#### [Records for processing]
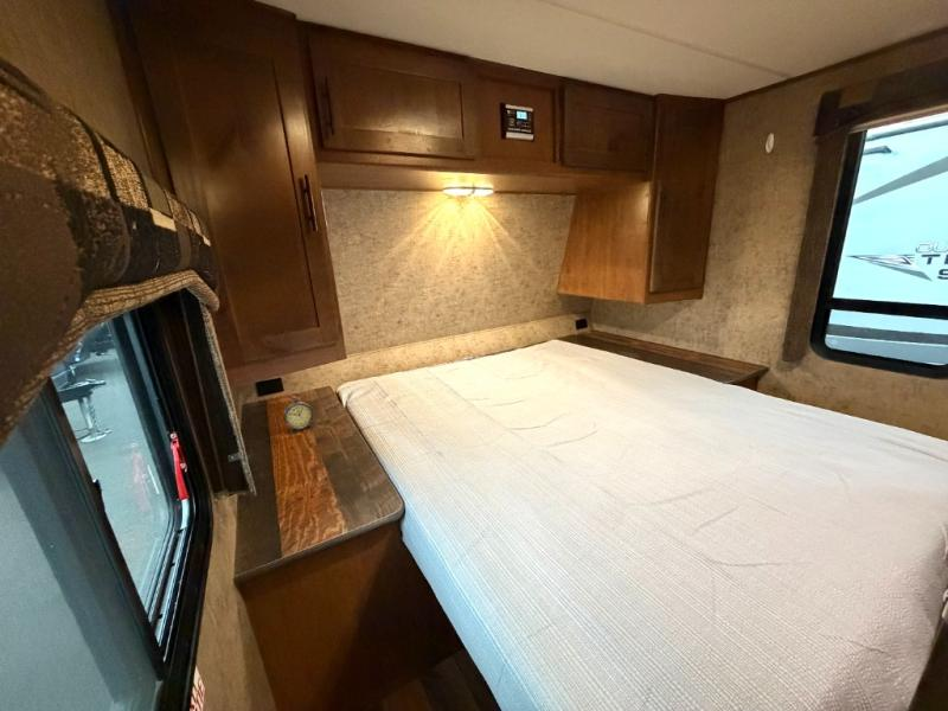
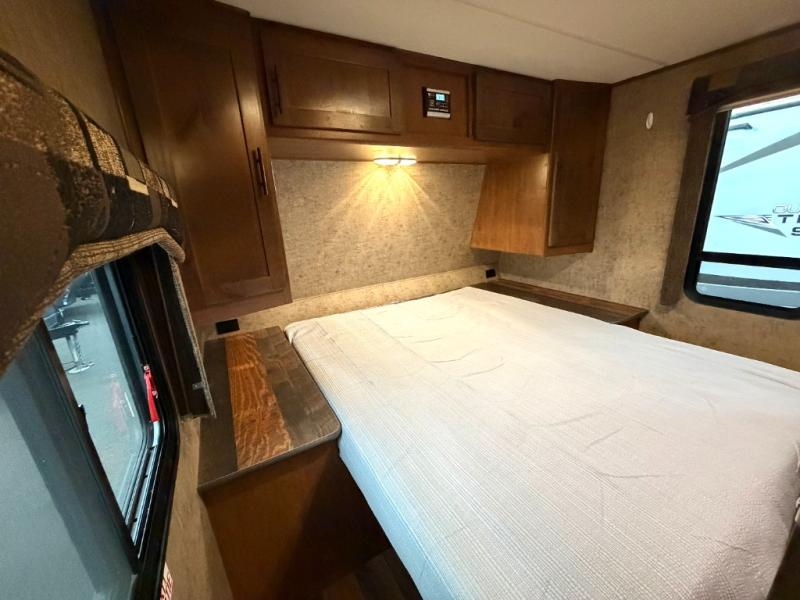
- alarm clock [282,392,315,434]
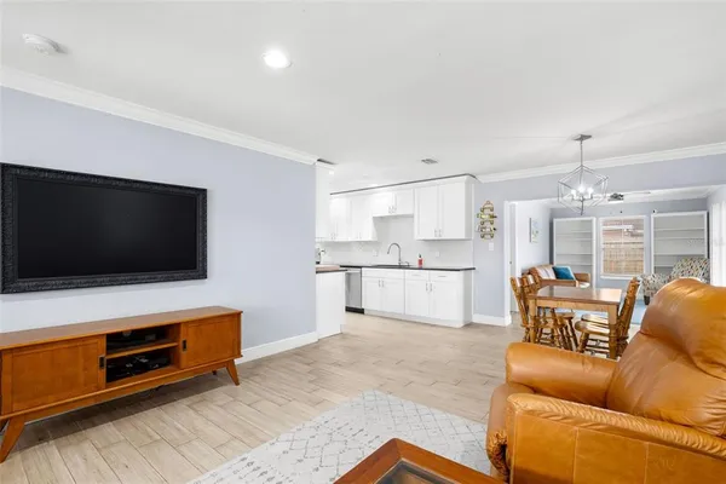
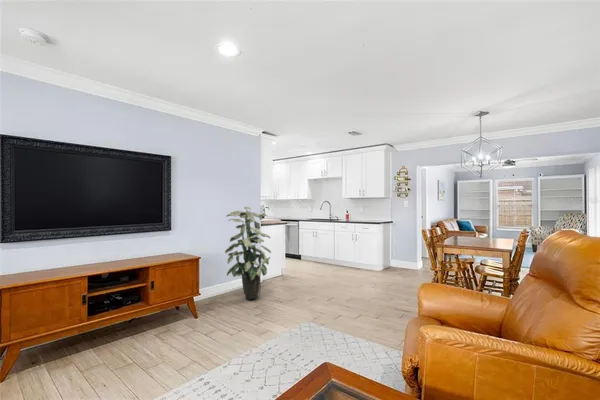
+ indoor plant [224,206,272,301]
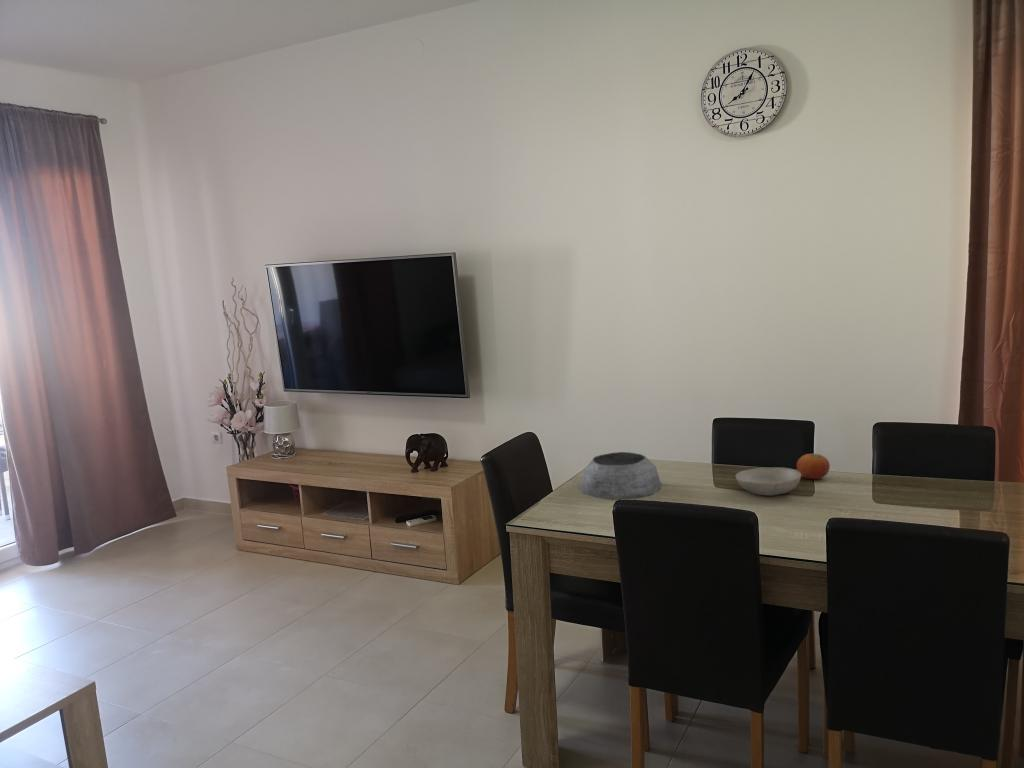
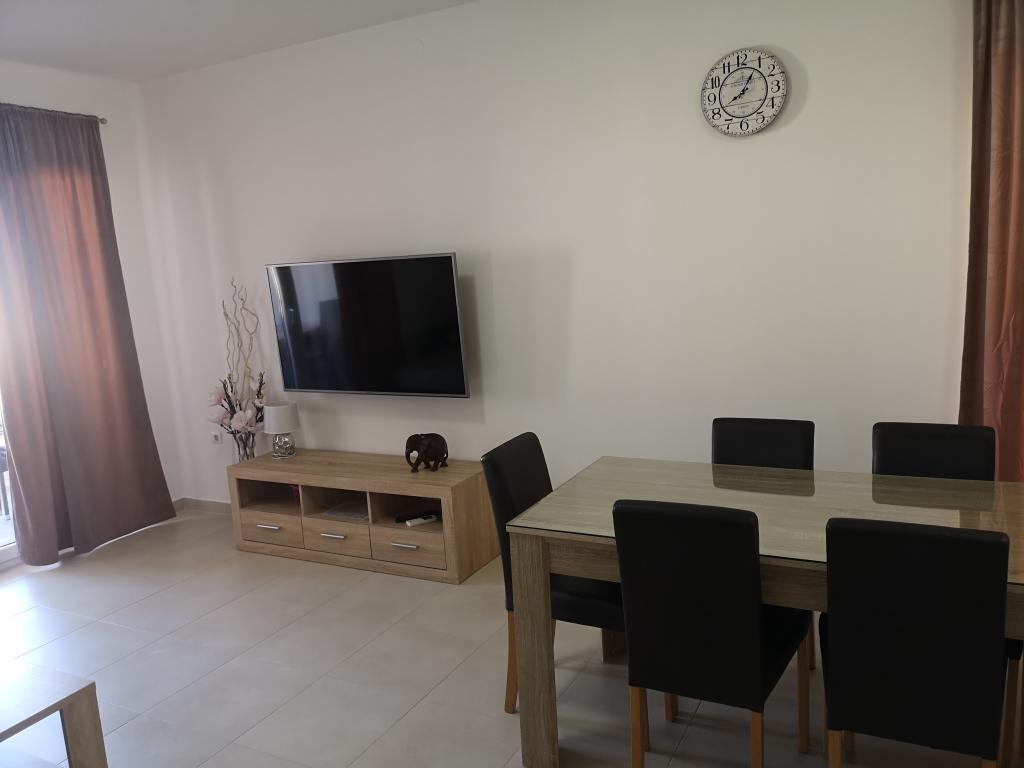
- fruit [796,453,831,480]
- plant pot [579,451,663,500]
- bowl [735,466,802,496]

#### [What is required]
Please retype the data exactly as it appears, but without any of its pictures.

#### [Task output]
- alarm clock [282,392,315,434]
+ indoor plant [224,206,272,301]
- fruit [796,453,831,480]
- plant pot [579,451,663,500]
- bowl [735,466,802,496]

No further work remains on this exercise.